The Victorian era spanned the years 1837 to 1901. It was named for Queen Victoria, the English monarch who reigned during that period. Etiquette and tradition were extremely important aspects of Victorian society; they were thought to be essential in maintaining the status quo. A 19th century Victorian wedding involved many customs and traditions.
A 19th-century groom traditionally asked his potential bride's father for her hand in marriage. The father of the bride often held a dinner -- if permission was granted and the bride accepted -- to announce the couple's engagement. The couple wrote letters to friends and relatives to announce their betrothal. The bride and groom were not allowed to spend time together during the engagement without a chaperon.

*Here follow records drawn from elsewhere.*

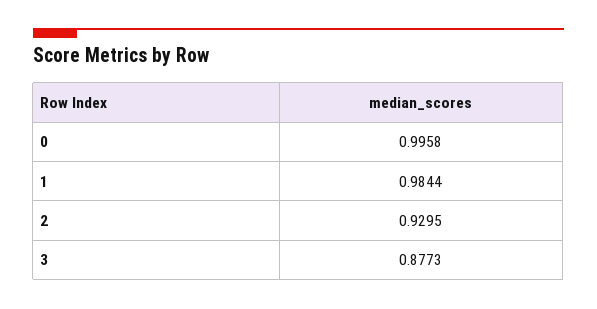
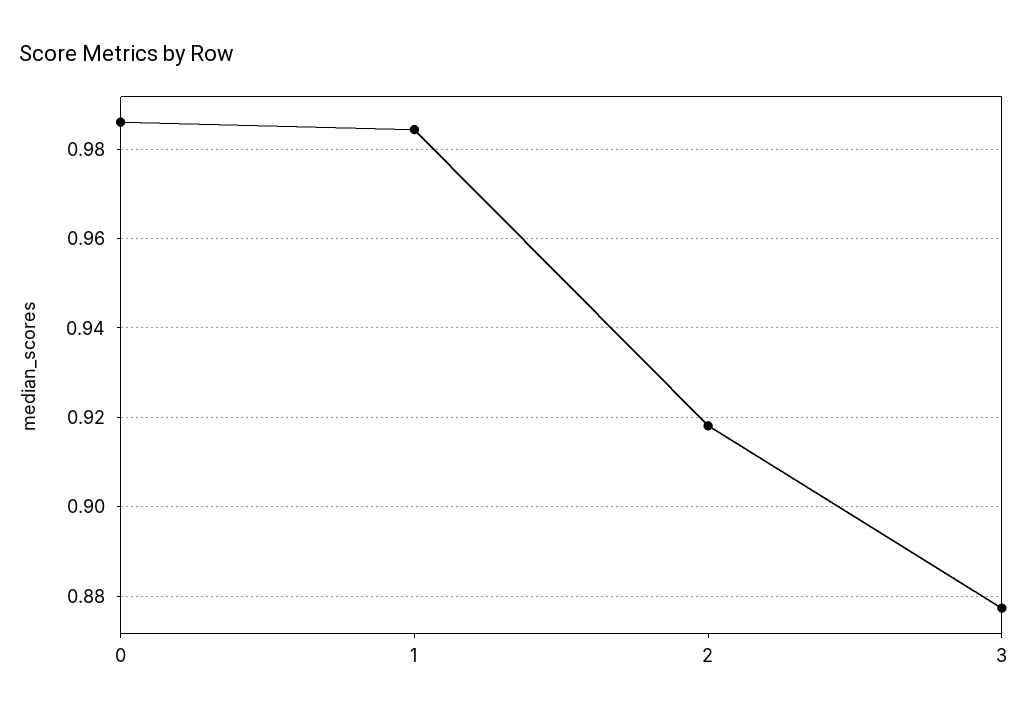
0: 0.9958 -> 0.986
2: 0.9295 -> 0.918

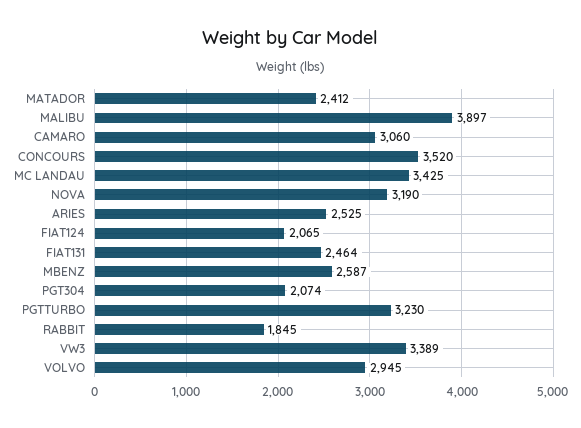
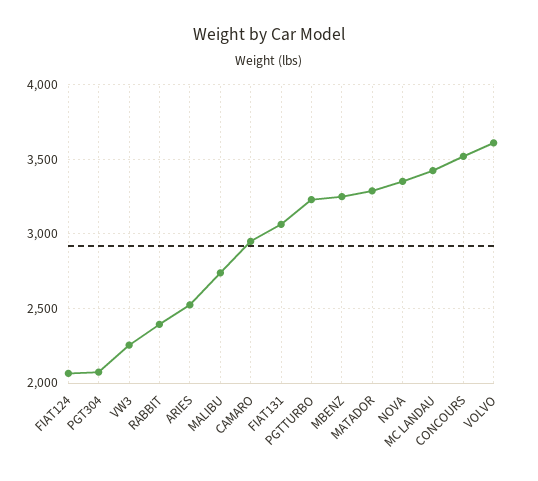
MATADOR: 2412 -> 3300
MALIBU: 3897 -> 2750
CAMARO: 3060 -> 2950
NOVA: 3190 -> 3350
FIAT131: 2464 -> 3050
MBENZ: 2587 -> 3250
RABBIT: 1845 -> 2400
VW3: 3389 -> 2250
VOLVO: 2945 -> 3600

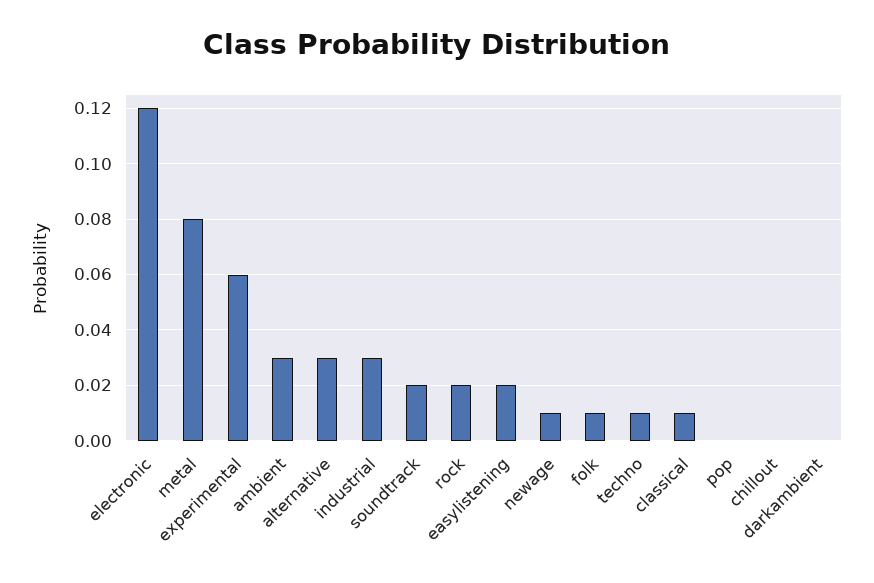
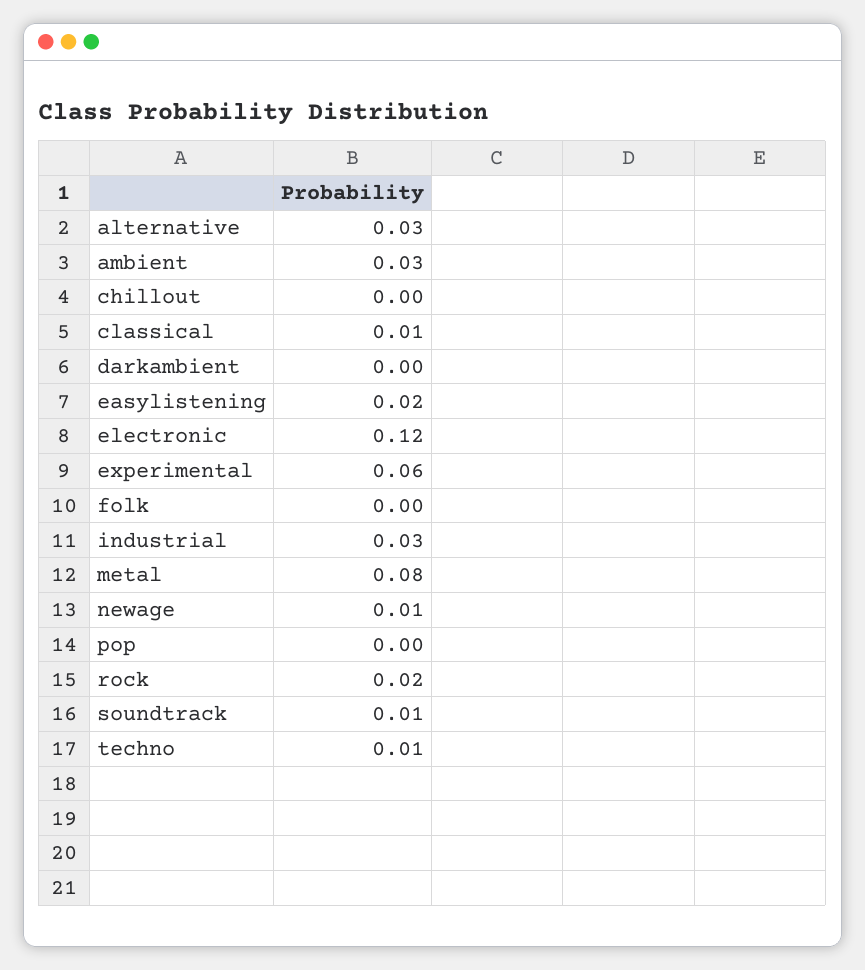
soundtrack: 0.02 -> 0.01
folk: 0.01 -> 0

Victorian wedding ceremonies were often held between 10 a.m. and 12 p.m. The bride chose the date of the wedding, according to tradition, because superstitions existed regarding the best and worst months and days to marry; these dates and times were often expressed in the form of rhymes. The 19th-century wedding ceremony normally took place in a church, but was sometimes held at home.
A wedding breakfast was often held as a Victorian wedding reception; this was due to the early hour at which the ceremony was held. The bride stood in a special corner where she greeted the guests. All guests greeted the bride first, unless they were not acquainted. The wedding cake was served at the reception. It was customary for the bride to cut the cake alone, and to save a piece that represented fidelity.
The bride traditionally took a female companion with her on the honeymoon. The best man was the only person who knew where the bride and groom were going; he took the couple's luggage to the train station, or loaded it in a vehicle. The groom carried the bride over the threshold of the couple's new house. It was viewed as a bad omen for the marriage if the bride stumbled.